• **Document excerpt**:

******************************

The FPU5 polyurethane, with its excellent mechanical properties, was chosen as the propellant binder, and the FPU0 polyurethane, being without fluorine, served as the control group. Guo et al. [20] prepared HTPB propellants with Al contents of 16–24 wt% and added a kind of organic fluoride. The effects of Al and fluorine contents on the combustion performance of HTPB propellants have been investigated. Considering the fluorine content of the FPU5, we chose a propellant formulation containing 14 wt% of FPU binder, 26 wt% of Al, and 60 wt% of AP.
The procedure for preparing the propellants is shown in Figure 3. Firstly, the beaker was filled with a weighed amount of the binder system without TDI, and then the weighed amounts of Al powder and AP were added to the beaker sequentially, being stirred well after each addition. Finally, the TDI was added and stirred well. All the above steps were carried out under the condition of a 60 °C water bath. The slurry was thoroughly stirred and poured quickly into quartz tubes (dimensions: Φ 7 × 15 mm), degassed under vacuum in a 60 °C oven to remove air bubbles, and left for 6 days to finish curing.

2.4. Characterization

The mechanical properties of the FPUs were measured using an INSTRON 3343 universal testing machine (Instron Corporation, Norwood, MA, USA). The FPUs were cut into dumbbell shapes, and each sample was tested at least 5 times to obtain the average value at a constant tensile rate of 200 mm/min. FTIR spectroscopy was recorded via a VERTEX70 spectrometer (Bruker, Werder Bremen, Germany) set at a resolution of 4 cm−1 over a wavelength range of 4000–600 cm−1 using KBr plates. Thermal decomposition was performed using a thermo plus EV2/thermo mass photo (Rigaku Corporation, Tokyo, Japan). The samples were heated from 25 °C to 800 °C at a heating rate of 10 °C/min under air condition.

******************************

• **Saved entries**:
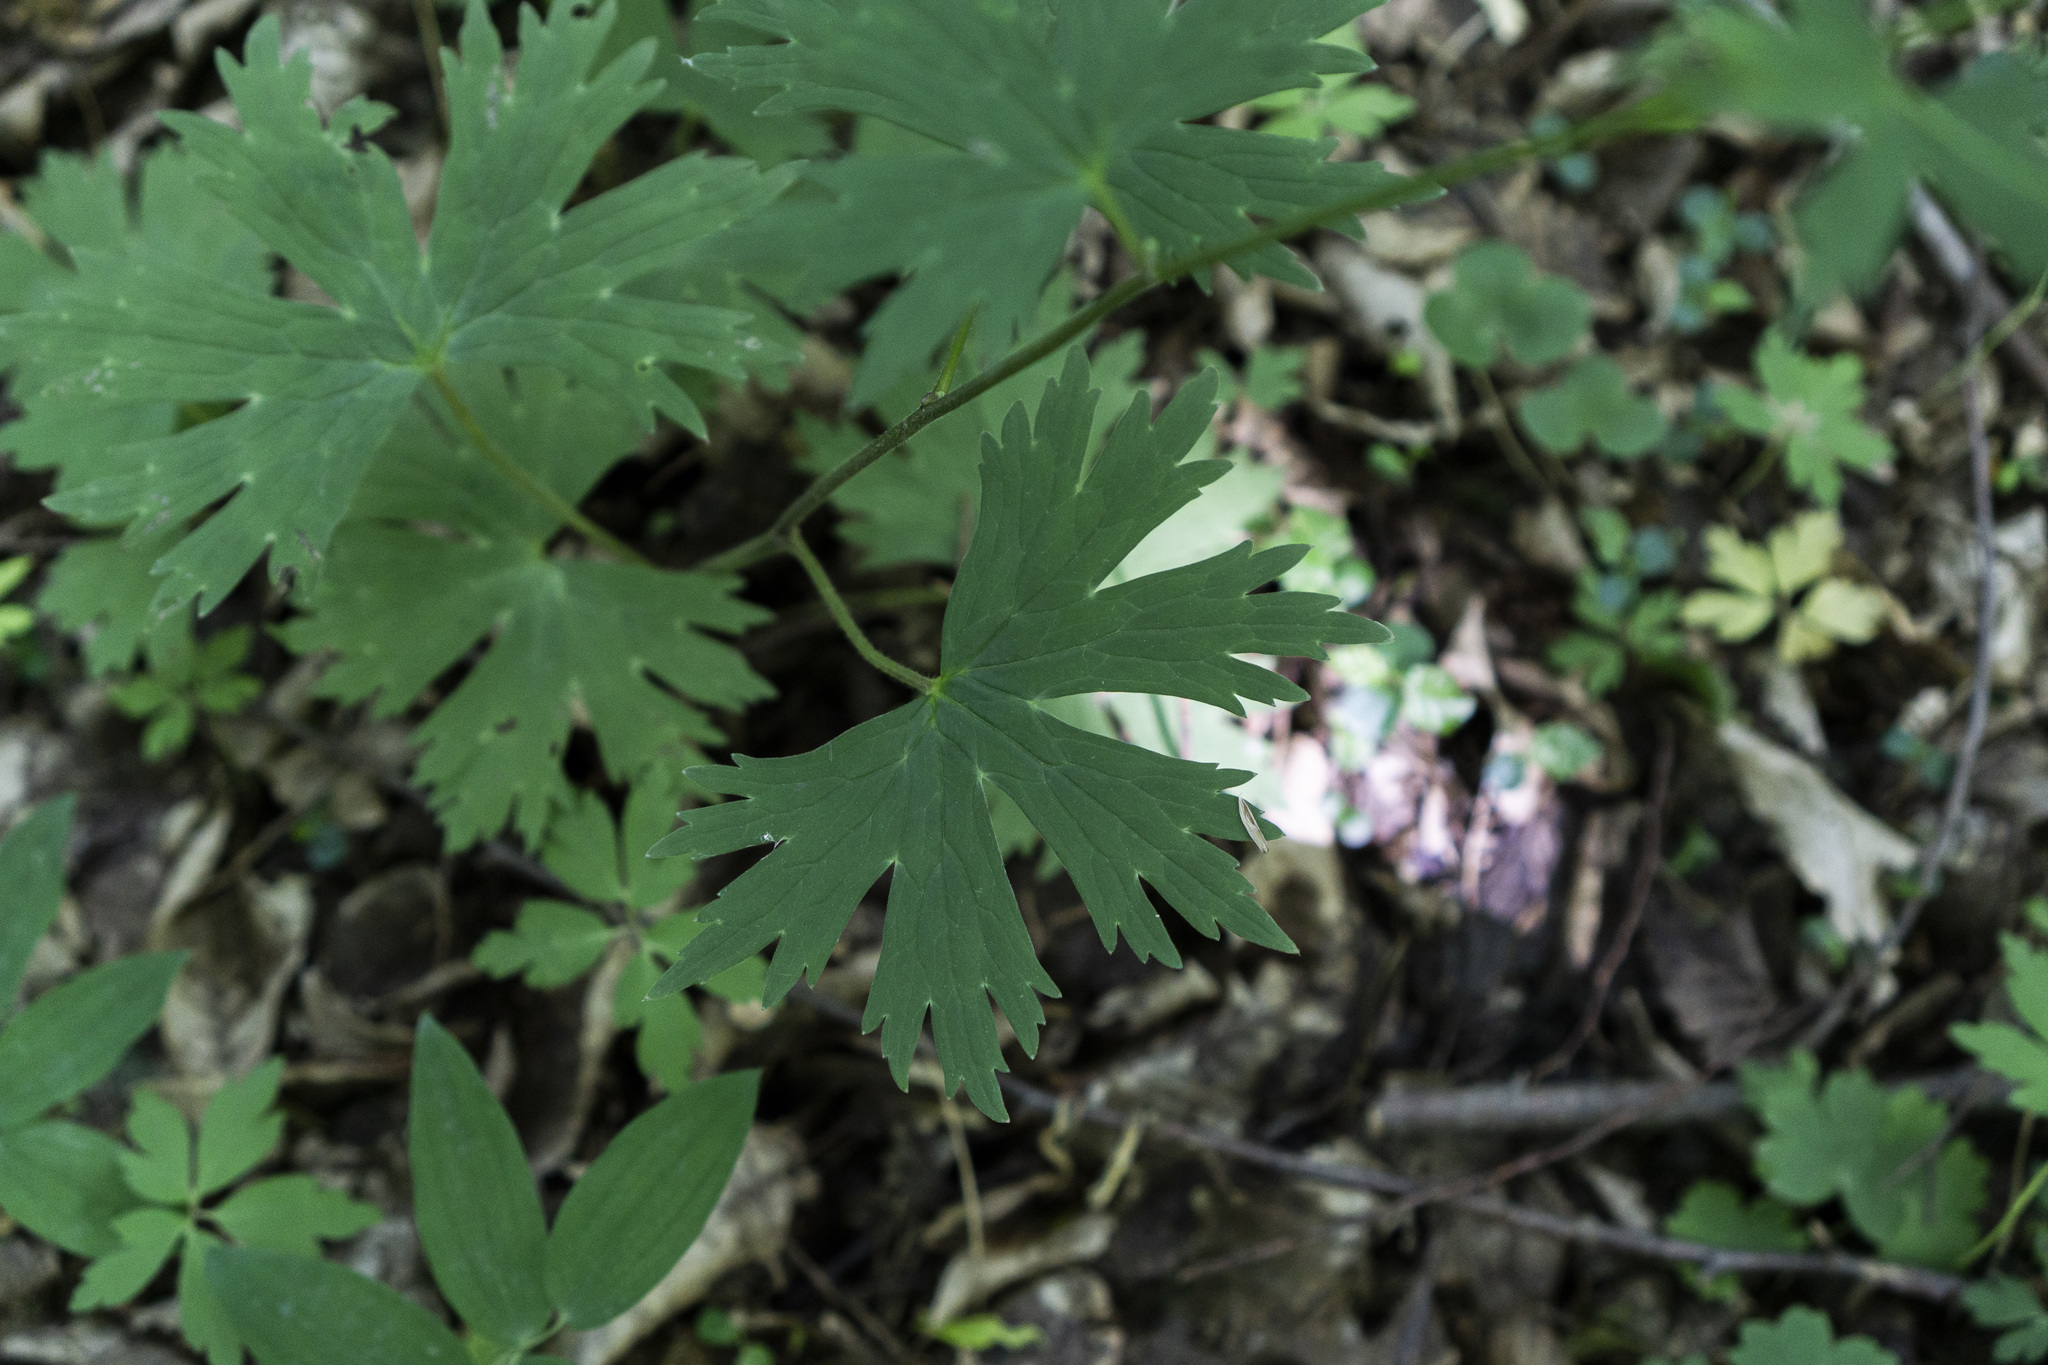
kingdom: Plantae
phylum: Tracheophyta
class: Magnoliopsida
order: Ranunculales
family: Ranunculaceae
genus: Aconitum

******************************

• **Problem description**: Retype the propellant preparation excerpt, starting at "The FPU5 polyurethane, with" and ending at "60 wt% of AP.".

• **Answer for this exercise**:
The FPU5 polyurethane, with its excellent mechanical properties, was chosen as the propellant binder, and the FPU0 polyurethane, being without fluorine, served as the control group. Guo et al. [20] prepared HTPB propellants with Al contents of 16–24 wt% and added a kind of organic fluoride. The effects of Al and fluorine contents on the combustion performance of HTPB propellants have been investigated. Considering the fluorine content of the FPU5, we chose a propellant formulation containing 14 wt% of FPU binder, 26 wt% of Al, and 60 wt% of AP.